Roma, 2 dic. (AdnKronos Salute) - L'Italia ha un livello di speranza di vita tra i più elevati in Europa - al primo posto con 80,3 anni per gli uomini e al terzo per le donne con 85,2 - e la longevità continua ad aumentare. E l'indice composito di salute, che incorpora gli indicatori della speranza di vita (alla nascita, in buona salute alla nascita, senza limitazioni nelle attività a 65 anni) e dello stato fisico e psicologico, si attesta a 102,6 nel 2013, in miglioramento dal 97,6 del 2009. Lo rivela l'Istat nella terza edizione del Rapporto sul Benessere Equo e Sostenibile (Bes 2015).

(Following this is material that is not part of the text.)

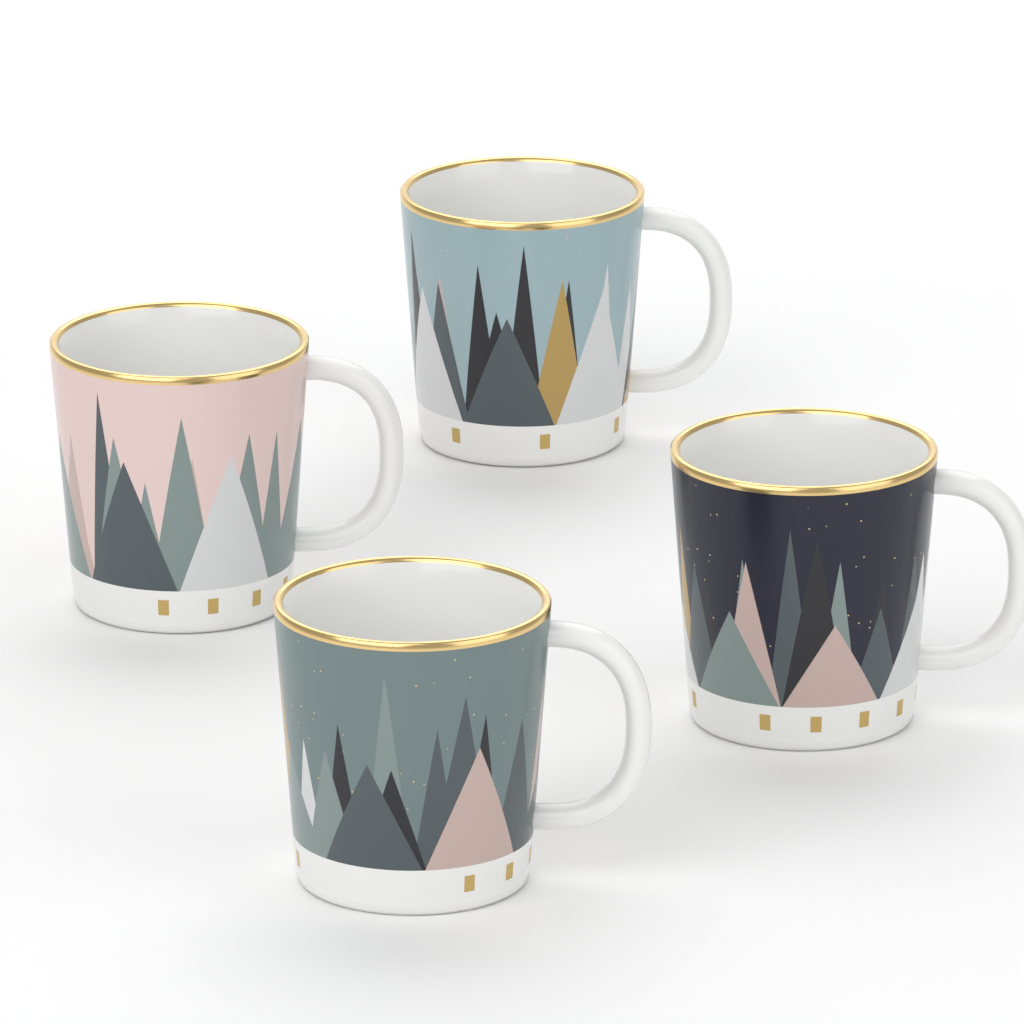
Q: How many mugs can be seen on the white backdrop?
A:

La mortalità infantile scende ancora - siamo a 30 decessi ogni 10 mila nati vivi - come pure la mortalità per incidenti da mezzi di trasporto dei giovani - 0,8 vittime ogni 10 mila residenti - e quella per tumori maligni tra gli adulti (8,9 decessi per 10 mila residenti). Migliorano, rispetto al 2005, anche le condizioni di salute fisica, e prosegue la riduzione di fumatori e di consumatori di alcol a rischio.
Fra le criticità, non migliora la qualità della sopravvivenza e peggiora il benessere psicologico. Si conferma il trend crescente della mortalità per demenze e delle malattie del sistema nervoso tra gli anziani (27,3 decessi per 10mila abitanti), soprattutto tra i grandi anziani. Il carico assistenziale che queste patologie comportano sulle famiglie e sui servizi socio-sanitari si riflette negativamente sulla qualità della vita, non solo dei malati, ma anche dei loro familiari.
Sono ancora diffusi stili di vita non virtuosi come la sedentarietà, che riguarda quattro persone su 10, l'eccesso di peso (più di 4 su 10), e un non adeguato consumo di frutta e verdura (più di 8 persone su 10). Le donne, da sempre in vantaggio per la sopravvivenza, hanno una maggiore propensione alla prevenzione e stili di vita più salutari ma spesso sono penalizzate da patologie che comportano limitazioni nelle attività svolte abitualmente. Nel tempo queste differenze fra i generi si sono ridotte, anche per il progressivo incremento di anni mediamente vissuti dagli uomini.
Sono invece in crescita le differenze territoriali, con il Mezzogiorno che vede aumentare, anche per effetto della crisi, il proprio svantaggio nella speranza di vita (81,5 anni per il Mezzogiorno contro 82,5 anni per il Nord), nella qualità della vita (55,4 anni di speranza di vita in buona salute per il Mezzogiorno contro 60 anni per il Nord), nella mortalità infantile, nella salute fisica e psicologica e nei fattori di rischio legati agli stili di vita (sedentarietà, eccesso di peso e scorrette abitudini alimentari).
Si mantengono marcate anche le disuguaglianze sociali negli stili di vita: le persone con titolo di studio più alto, a parità di età godono di migliori condizioni di salute fisica e mentale e adottano generalmente comportamenti più salutari.